Start of DATA SUPPLIED

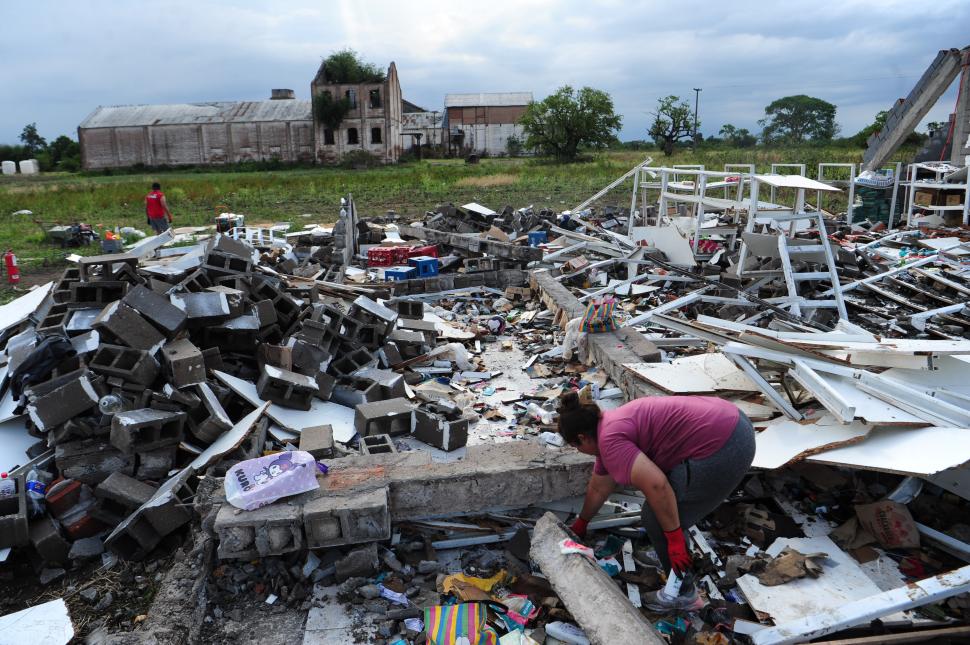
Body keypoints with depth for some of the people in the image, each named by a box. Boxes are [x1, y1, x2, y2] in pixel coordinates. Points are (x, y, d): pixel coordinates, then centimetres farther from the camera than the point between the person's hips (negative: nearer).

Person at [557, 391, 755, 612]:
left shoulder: (610, 440, -12)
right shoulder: (611, 426, 18)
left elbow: (655, 485, -24)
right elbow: (598, 489, 31)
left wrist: (674, 537, -14)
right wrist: (581, 523, 43)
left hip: (722, 451, -10)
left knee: (656, 520, 4)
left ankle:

End of DATA SUPPLIED

*EXERCISE DIRECTIONS*.
Having found the line with "left wrist: (674, 537, -14)", transcribe it and each line after it to the end of the entries, with no other lines.

*YOUR RESPONSE*.
left wrist: (674, 537, -14)
right wrist: (581, 523, 43)
left hip: (722, 451, -10)
left knee: (656, 520, 4)
left ankle:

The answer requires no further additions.